[SOURCE INFORMATION]

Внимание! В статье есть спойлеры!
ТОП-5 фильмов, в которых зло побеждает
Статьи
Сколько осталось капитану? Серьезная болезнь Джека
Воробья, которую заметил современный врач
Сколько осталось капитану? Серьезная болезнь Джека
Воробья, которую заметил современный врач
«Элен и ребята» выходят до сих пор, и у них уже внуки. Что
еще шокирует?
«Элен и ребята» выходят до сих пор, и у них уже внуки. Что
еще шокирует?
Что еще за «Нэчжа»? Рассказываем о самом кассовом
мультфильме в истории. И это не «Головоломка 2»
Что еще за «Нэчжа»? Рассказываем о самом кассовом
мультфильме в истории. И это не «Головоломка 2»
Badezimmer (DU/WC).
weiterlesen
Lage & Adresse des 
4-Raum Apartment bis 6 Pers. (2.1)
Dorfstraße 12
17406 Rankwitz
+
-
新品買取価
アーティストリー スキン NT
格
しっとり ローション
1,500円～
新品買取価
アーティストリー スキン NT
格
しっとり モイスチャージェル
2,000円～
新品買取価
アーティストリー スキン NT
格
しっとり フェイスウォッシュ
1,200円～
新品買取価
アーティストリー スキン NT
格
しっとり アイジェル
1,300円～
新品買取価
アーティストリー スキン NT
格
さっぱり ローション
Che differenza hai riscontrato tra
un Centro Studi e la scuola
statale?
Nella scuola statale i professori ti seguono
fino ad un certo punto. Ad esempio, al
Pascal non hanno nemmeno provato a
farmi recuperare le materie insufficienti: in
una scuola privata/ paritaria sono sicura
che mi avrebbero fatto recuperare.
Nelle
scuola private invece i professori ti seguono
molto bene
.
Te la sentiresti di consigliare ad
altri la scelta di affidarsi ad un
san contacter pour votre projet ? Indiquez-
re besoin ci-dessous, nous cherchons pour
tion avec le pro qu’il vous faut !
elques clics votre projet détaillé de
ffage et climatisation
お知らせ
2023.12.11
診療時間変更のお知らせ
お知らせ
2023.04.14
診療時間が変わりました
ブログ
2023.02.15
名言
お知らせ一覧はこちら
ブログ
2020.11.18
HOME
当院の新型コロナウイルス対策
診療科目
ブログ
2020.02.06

[/SOURCE INFORMATION]

WHAT IS EXPECTED:
Down to the last line, repeat the data exactly.

ANSWER TO THIS PROBLEM:
Внимание! В статье есть спойлеры!
ТОП-5 фильмов, в которых зло побеждает
Статьи
Сколько осталось капитану? Серьезная болезнь Джека
Воробья, которую заметил современный врач
Сколько осталось капитану? Серьезная болезнь Джека
Воробья, которую заметил современный врач
«Элен и ребята» выходят до сих пор, и у них уже внуки. Что
еще шокирует?
«Элен и ребята» выходят до сих пор, и у них уже внуки. Что
еще шокирует?
Что еще за «Нэчжа»? Рассказываем о самом кассовом
мультфильме в истории. И это не «Головоломка 2»
Что еще за «Нэчжа»? Рассказываем о самом кассовом
мультфильме в истории. И это не «Головоломка 2»
Badezimmer (DU/WC).
weiterlesen
Lage & Adresse des 
4-Raum Apartment bis 6 Pers. (2.1)
Dorfstraße 12
17406 Rankwitz
+
-
新品買取価
アーティストリー スキン NT
格
しっとり ローション
1,500円～
新品買取価
アーティストリー スキン NT
格
しっとり モイスチャージェル
2,000円～
新品買取価
アーティストリー スキン NT
格
しっとり フェイスウォッシュ
1,200円～
新品買取価
アーティストリー スキン NT
格
しっとり アイジェル
1,300円～
新品買取価
アーティストリー スキン NT
格
さっぱり ローション
Che differenza hai riscontrato tra
un Centro Studi e la scuola
statale?
Nella scuola statale i professori ti seguono
fino ad un certo punto. Ad esempio, al
Pascal non hanno nemmeno provato a
farmi recuperare le materie insufficienti: in
una scuola privata/ paritaria sono sicura
che mi avrebbero fatto recuperare.
Nelle
scuola private invece i professori ti seguono
molto bene
.
Te la sentiresti di consigliare ad
altri la scelta di affidarsi ad un
san contacter pour votre projet ? Indiquez-
re besoin ci-dessous, nous cherchons pour
tion avec le pro qu’il vous faut !
elques clics votre projet détaillé de
ffage et climatisation
お知らせ
2023.12.11
診療時間変更のお知らせ
お知らせ
2023.04.14
診療時間が変わりました
ブログ
2023.02.15
名言
お知らせ一覧はこちら
ブログ
2020.11.18
HOME
当院の新型コロナウイルス対策
診療科目
ブログ
2020.02.06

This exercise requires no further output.